In February 2026, Wayve announced a $1.2 billion Series D funding round. Later that month, the company reported that $1.5 billion had been raised from, primarily, Mercedes-Benz, Stellantis, Nissan, and existing backers Uber, Microsoft and Nvidia, increasing Wayve's post-money valuation to $8.6 billion.

== Technology ==
Wayve adopted end-to-end deep learning and a vision-based sensor system. Unlike Waymo autonomous vehicles that depend on high-definition maps, hand-coded rules, and lidar sensors, Wayve’s platform learns to drive predominantly using camera data and machine learning. The company refers to its AI-driven driving software as an “Embodied AI” or AI Driver, emphasizing that the system learns from experience (real and simulated) to handle complex/novel situations rather than following programmed instructions, not unlike Tesla's approach.

The Wayve hardware-agnostic autonomy stack consists of a suite of video cameras, with basic automotive sensors mounted on the vehicle, and paired with onboard compute units that are powered by GPUs to run the AI models. This vision-only philosophy is similar to Tesla’s Autopilot/FSDB model, but Wayve’s solution is vehicle-agnostic and mapless. Wayve’s strategy is to provide its driving AI as an OEM-ready platform; it plans to license or embed its technology into vehicles made by established automakers rather than build cars. Wayve’s development vehicles use Nvidia’s Orin system-on-chip for running the AI model, although Kendall noted that the software can run on “whatever GPU [an automaker] already has in their vehicles” Wayve has built cloud infrastructure, largely on Microsoft Azure, to process this data, and uses simulation tools (known internally as the “Wayve Infinity” simulator) to generate and practice rare or dangerous scenarios.

== Corporate affairs ==
Wayve is privately held, headquartered in London, England. Its primary research and development office is in London's Kings Cross area. The company was incorporated as Wayve Technologies Ltd. Wayve has a presence in the U.S., in Silicon Valley); in Canada, with a research hub in Vancouver; in Yokohama, Japan; in Leonberg, Germany; and in Herzliya, Israel.
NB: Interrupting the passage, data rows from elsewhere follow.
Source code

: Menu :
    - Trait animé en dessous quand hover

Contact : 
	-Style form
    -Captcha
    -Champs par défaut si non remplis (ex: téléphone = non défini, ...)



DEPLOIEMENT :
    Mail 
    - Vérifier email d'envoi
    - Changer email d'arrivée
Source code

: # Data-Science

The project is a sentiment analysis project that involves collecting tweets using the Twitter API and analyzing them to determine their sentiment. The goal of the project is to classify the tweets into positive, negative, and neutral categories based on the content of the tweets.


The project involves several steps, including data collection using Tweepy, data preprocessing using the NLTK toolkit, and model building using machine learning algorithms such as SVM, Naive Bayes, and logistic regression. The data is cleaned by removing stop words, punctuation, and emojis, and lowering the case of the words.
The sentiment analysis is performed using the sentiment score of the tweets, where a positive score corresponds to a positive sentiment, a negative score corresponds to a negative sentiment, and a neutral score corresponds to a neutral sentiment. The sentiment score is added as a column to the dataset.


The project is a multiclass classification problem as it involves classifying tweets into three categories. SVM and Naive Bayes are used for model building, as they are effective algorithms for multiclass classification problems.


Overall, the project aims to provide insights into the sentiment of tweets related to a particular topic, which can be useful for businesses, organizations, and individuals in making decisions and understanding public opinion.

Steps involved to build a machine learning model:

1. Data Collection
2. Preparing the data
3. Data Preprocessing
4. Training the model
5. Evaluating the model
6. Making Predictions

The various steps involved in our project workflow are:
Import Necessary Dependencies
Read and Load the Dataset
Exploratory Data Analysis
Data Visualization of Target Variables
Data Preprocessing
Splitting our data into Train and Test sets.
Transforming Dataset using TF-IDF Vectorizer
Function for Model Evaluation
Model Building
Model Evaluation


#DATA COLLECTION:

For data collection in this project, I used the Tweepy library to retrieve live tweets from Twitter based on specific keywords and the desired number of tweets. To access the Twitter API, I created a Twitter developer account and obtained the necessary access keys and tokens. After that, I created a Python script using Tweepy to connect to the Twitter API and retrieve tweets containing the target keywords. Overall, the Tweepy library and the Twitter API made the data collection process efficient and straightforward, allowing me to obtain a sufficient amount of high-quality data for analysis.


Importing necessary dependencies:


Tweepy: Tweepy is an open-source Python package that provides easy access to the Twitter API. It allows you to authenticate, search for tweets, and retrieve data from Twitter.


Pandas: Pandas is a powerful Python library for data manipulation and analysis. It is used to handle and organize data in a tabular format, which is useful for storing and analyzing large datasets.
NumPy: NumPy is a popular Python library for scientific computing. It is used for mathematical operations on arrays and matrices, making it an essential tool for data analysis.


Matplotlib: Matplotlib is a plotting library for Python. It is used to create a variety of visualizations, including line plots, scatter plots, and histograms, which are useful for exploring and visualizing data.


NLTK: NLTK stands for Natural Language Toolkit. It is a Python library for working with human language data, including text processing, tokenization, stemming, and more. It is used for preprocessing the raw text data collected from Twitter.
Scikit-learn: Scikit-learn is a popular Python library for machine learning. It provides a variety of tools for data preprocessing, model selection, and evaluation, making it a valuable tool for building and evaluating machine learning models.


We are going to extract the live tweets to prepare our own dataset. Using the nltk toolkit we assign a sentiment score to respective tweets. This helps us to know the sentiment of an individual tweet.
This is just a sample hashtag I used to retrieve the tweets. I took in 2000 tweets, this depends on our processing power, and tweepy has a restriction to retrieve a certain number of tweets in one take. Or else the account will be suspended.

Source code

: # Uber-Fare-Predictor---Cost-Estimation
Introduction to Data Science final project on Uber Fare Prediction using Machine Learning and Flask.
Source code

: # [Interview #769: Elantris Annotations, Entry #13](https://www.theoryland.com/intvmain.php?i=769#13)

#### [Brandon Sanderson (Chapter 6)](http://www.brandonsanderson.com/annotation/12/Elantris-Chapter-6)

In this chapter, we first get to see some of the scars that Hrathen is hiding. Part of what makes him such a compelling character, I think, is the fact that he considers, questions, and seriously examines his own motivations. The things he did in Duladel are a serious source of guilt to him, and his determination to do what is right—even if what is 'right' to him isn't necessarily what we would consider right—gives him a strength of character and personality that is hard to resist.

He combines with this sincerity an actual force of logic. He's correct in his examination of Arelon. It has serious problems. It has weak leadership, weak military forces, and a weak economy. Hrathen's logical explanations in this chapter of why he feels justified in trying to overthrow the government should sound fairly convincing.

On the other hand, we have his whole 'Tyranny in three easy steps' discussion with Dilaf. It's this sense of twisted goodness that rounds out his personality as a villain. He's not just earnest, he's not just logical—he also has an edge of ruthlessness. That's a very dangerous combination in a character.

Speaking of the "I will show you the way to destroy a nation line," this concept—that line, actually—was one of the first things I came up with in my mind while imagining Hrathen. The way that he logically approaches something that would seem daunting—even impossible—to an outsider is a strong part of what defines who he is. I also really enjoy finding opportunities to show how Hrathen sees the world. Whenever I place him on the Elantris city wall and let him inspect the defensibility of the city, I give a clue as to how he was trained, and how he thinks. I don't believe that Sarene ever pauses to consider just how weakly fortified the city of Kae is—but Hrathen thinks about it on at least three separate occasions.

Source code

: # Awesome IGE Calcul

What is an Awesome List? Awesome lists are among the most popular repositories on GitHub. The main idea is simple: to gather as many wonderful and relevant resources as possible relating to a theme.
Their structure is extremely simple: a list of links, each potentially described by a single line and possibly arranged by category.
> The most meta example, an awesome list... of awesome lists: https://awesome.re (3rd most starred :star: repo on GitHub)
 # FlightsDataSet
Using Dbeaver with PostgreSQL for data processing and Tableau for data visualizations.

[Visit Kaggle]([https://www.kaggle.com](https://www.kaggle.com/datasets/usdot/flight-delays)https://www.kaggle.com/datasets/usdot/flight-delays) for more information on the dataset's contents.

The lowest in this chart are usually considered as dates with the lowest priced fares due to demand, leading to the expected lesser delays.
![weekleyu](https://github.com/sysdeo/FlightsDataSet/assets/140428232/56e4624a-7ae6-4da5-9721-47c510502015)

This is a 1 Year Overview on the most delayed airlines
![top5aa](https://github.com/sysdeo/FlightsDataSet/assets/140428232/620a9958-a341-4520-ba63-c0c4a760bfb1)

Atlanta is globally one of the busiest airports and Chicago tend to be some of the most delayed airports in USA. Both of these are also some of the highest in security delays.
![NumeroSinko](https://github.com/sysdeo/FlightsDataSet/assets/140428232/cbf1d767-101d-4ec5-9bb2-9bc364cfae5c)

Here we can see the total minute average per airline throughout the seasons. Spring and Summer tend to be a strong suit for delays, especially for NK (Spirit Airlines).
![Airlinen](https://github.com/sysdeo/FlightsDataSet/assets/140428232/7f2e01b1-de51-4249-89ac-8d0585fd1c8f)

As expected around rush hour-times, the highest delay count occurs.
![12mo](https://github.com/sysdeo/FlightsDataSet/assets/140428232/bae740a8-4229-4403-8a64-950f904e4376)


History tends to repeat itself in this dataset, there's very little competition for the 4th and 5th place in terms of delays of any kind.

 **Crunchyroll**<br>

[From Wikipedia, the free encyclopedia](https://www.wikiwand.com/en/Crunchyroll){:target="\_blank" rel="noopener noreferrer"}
The leadership team includes research scientists and engineers with backgrounds in computer vision, robotics, and automotive systems. President Erez Dagan was hired in 2024, following two decades at Mobileye; chief scientist Jamie Shotton is formerly of Microsoft Research. Alex Kendall is originally from New Zealand with a PhD in computer vision from Cambridge. He became CEO in 2020.